## DATA EXTRACT

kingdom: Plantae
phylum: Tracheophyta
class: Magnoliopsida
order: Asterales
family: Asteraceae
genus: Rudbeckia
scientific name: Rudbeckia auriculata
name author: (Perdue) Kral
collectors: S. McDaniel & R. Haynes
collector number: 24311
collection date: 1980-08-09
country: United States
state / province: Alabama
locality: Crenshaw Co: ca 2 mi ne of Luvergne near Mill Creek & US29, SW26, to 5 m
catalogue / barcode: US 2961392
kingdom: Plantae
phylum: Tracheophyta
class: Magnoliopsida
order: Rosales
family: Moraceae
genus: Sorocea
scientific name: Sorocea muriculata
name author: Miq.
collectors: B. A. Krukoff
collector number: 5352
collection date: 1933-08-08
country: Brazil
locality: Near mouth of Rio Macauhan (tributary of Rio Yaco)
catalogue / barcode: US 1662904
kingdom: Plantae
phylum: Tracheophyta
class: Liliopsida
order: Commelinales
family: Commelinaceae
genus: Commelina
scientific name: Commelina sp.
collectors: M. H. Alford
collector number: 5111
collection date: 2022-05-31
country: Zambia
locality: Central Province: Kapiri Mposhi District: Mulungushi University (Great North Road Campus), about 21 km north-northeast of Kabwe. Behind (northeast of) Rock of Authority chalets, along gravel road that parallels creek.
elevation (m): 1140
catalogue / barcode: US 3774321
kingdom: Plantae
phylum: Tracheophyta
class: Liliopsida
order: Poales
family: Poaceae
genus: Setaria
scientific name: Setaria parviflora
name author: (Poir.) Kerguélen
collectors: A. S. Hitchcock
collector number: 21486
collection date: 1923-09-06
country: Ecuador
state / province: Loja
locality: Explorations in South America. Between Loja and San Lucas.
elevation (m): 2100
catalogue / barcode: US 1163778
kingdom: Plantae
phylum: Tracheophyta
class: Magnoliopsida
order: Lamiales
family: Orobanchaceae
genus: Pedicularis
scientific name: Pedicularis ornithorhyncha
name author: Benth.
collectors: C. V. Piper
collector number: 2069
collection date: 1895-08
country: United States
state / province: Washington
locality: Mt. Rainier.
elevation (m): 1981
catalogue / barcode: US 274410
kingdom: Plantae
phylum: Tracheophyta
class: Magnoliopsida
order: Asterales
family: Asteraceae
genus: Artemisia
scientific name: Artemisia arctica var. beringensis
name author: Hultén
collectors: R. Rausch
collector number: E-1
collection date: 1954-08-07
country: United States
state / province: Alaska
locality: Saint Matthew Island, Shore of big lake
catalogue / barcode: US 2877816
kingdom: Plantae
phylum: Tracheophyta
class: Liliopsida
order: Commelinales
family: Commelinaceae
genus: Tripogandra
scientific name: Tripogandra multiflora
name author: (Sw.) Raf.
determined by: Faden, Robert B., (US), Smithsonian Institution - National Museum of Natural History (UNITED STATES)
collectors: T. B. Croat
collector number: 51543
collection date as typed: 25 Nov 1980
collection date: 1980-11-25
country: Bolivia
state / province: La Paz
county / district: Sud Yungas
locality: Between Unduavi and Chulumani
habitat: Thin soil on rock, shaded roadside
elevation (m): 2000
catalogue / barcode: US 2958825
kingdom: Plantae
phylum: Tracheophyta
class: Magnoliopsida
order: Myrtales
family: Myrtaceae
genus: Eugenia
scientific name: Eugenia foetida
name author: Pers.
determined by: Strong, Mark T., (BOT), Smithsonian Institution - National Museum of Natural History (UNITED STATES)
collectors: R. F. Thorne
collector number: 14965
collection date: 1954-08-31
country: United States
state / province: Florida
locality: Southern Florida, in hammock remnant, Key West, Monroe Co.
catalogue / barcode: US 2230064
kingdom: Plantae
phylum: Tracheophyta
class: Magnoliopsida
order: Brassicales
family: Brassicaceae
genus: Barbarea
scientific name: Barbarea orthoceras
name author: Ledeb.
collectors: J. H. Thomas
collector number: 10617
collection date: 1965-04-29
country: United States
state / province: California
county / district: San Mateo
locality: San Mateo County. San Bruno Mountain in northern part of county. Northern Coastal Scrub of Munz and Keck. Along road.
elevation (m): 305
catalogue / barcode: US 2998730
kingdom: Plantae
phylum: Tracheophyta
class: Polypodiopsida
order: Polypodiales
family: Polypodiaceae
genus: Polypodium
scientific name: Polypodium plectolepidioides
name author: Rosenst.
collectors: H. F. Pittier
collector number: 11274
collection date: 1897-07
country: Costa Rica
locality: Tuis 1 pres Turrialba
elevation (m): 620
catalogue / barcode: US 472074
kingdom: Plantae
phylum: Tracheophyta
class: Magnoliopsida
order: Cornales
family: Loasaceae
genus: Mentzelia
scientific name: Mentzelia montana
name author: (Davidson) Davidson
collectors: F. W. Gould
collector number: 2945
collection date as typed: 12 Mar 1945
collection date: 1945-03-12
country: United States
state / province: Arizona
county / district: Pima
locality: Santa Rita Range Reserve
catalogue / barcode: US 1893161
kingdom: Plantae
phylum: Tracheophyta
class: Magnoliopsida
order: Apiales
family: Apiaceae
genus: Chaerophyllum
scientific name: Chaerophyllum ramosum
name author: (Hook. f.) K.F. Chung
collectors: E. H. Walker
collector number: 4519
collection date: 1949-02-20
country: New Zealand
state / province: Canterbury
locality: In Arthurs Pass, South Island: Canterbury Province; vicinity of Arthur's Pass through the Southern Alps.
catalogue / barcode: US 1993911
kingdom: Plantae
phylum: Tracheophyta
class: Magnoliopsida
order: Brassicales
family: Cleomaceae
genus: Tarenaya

## EXERCISE OBJECTIVE
Arrange all of the lines above as one numbered list, leaving out any blank lines.

## WRITTEN RESPONSE
1. kingdom: Plantae
2. phylum: Tracheophyta
3. class: Magnoliopsida
4. order: Asterales
5. family: Asteraceae
6. genus: Rudbeckia
7. scientific name: Rudbeckia auriculata
8. name author: (Perdue) Kral
9. collectors: S. McDaniel & R. Haynes
10. collector number: 24311
11. collection date: 1980-08-09
12. country: United States
13. state / province: Alabama
14. locality: Crenshaw Co: ca 2 mi ne of Luvergne near Mill Creek & US29, SW26, to 5 m
15. catalogue / barcode: US 2961392
16. kingdom: Plantae
17. phylum: Tracheophyta
18. class: Magnoliopsida
19. order: Rosales
20. family: Moraceae
21. genus: Sorocea
22. scientific name: Sorocea muriculata
23. name author: Miq.
24. collectors: B. A. Krukoff
25. collector number: 5352
26. collection date: 1933-08-08
27. country: Brazil
28. locality: Near mouth of Rio Macauhan (tributary of Rio Yaco)
29. catalogue / barcode: US 1662904
30. kingdom: Plantae
31. phylum: Tracheophyta
32. class: Liliopsida
33. order: Commelinales
34. family: Commelinaceae
35. genus: Commelina
36. scientific name: Commelina sp.
37. collectors: M. H. Alford
38. collector number: 5111
39. collection date: 2022-05-31
40. country: Zambia
41. locality: Central Province: Kapiri Mposhi District: Mulungushi University (Great North Road Campus), about 21 km north-northeast of Kabwe. Behind (northeast of) Rock of Authority chalets, along gravel road that parallels creek.
42. elevation (m): 1140
43. catalogue / barcode: US 3774321
44. kingdom: Plantae
45. phylum: Tracheophyta
46. class: Liliopsida
47. order: Poales
48. family: Poaceae
49. genus: Setaria
50. scientific name: Setaria parviflora
51. name author: (Poir.) Kerguélen
52. collectors: A. S. Hitchcock
53. collector number: 21486
54. collection date: 1923-09-06
55. country: Ecuador
56. state / province: Loja
57. locality: Explorations in South America. Between Loja and San Lucas.
58. elevation (m): 2100
59. catalogue / barcode: US 1163778
60. kingdom: Plantae
61. phylum: Tracheophyta
62. class: Magnoliopsida
63. order: Lamiales
64. family: Orobanchaceae
65. genus: Pedicularis
66. scientific name: Pedicularis ornithorhyncha
67. name author: Benth.
68. collectors: C. V. Piper
69. collector number: 2069
70. collection date: 1895-08
71. country: United States
72. state / province: Washington
73. locality: Mt. Rainier.
74. elevation (m): 1981
75. catalogue / barcode: US 274410
76. kingdom: Plantae
77. phylum: Tracheophyta
78. class: Magnoliopsida
79. order: Asterales
80. family: Asteraceae
81. genus: Artemisia
82. scientific name: Artemisia arctica var. beringensis
83. name author: Hultén
84. collectors: R. Rausch
85. collector number: E-1
86. collection date: 1954-08-07
87. country: United States
88. state / province: Alaska
89. locality: Saint Matthew Island, Shore of big lake
90. catalogue / barcode: US 2877816
91. kingdom: Plantae
92. phylum: Tracheophyta
93. class: Liliopsida
94. order: Commelinales
95. family: Commelinaceae
96. genus: Tripogandra
97. scientific name: Tripogandra multiflora
98. name author: (Sw.) Raf.
99. determined by: Faden, Robert B., (US), Smithsonian Institution - National Museum of Natural History (UNITED STATES)
100. collectors: T. B. Croat
101. collector number: 51543
102. collection date as typed: 25 Nov 1980
103. collection date: 1980-11-25
104. country: Bolivia
105. state / province: La Paz
106. county / district: Sud Yungas
107. locality: Between Unduavi and Chulumani
108. habitat: Thin soil on rock, shaded roadside
109. elevation (m): 2000
110. catalogue / barcode: US 2958825
111. kingdom: Plantae
112. phylum: Tracheophyta
113. class: Magnoliopsida
114. order: Myrtales
115. family: Myrtaceae
116. genus: Eugenia
117. scientific name: Eugenia foetida
118. name author: Pers.
119. determined by: Strong, Mark T., (BOT), Smithsonian Institution - National Museum of Natural History (UNITED STATES)
120. collectors: R. F. Thorne
121. collector number: 14965
122. collection date: 1954-08-31
123. country: United States
124. state / province: Florida
125. locality: Southern Florida, in hammock remnant, Key West, Monroe Co.
126. catalogue / barcode: US 2230064
127. kingdom: Plantae
128. phylum: Tracheophyta
129. class: Magnoliopsida
130. order: Brassicales
131. family: Brassicaceae
132. genus: Barbarea
133. scientific name: Barbarea orthoceras
134. name author: Ledeb.
135. collectors: J. H. Thomas
136. collector number: 10617
137. collection date: 1965-04-29
138. country: United States
139. state / province: California
140. county / district: San Mateo
141. locality: San Mateo County. San Bruno Mountain in northern part of county. Northern Coastal Scrub of Munz and Keck. Along road.
142. elevation (m): 305
143. catalogue / barcode: US 2998730
144. kingdom: Plantae
145. phylum: Tracheophyta
146. class: Polypodiopsida
147. order: Polypodiales
148. family: Polypodiaceae
149. genus: Polypodium
150. scientific name: Polypodium plectolepidioides
151. name author: Rosenst.
152. collectors: H. F. Pittier
153. collector number: 11274
154. collection date: 1897-07
155. country: Costa Rica
156. locality: Tuis 1 pres Turrialba
157. elevation (m): 620
158. catalogue / barcode: US 472074
159. kingdom: Plantae
160. phylum: Tracheophyta
161. class: Magnoliopsida
162. order: Cornales
163. family: Loasaceae
164. genus: Mentzelia
165. scientific name: Mentzelia montana
166. name author: (Davidson) Davidson
167. collectors: F. W. Gould
168. collector number: 2945
169. collection date as typed: 12 Mar 1945
170. collection date: 1945-03-12
171. country: United States
172. state / province: Arizona
173. county / district: Pima
174. locality: Santa Rita Range Reserve
175. catalogue / barcode: US 1893161
176. kingdom: Plantae
177. phylum: Tracheophyta
178. class: Magnoliopsida
179. order: Apiales
180. family: Apiaceae
181. genus: Chaerophyllum
182. scientific name: Chaerophyllum ramosum
183. name author: (Hook. f.) K.F. Chung
184. collectors: E. H. Walker
185. collector number: 4519
186. collection date: 1949-02-20
187. country: New Zealand
188. state / province: Canterbury
189. locality: In Arthurs Pass, South Island: Canterbury Province; vicinity of Arthur's Pass through the Southern Alps.
190. catalogue / barcode: US 1993911
191. kingdom: Plantae
192. phylum: Tracheophyta
193. class: Magnoliopsida
194. order: Brassicales
195. family: Cleomaceae
196. genus: Tarenaya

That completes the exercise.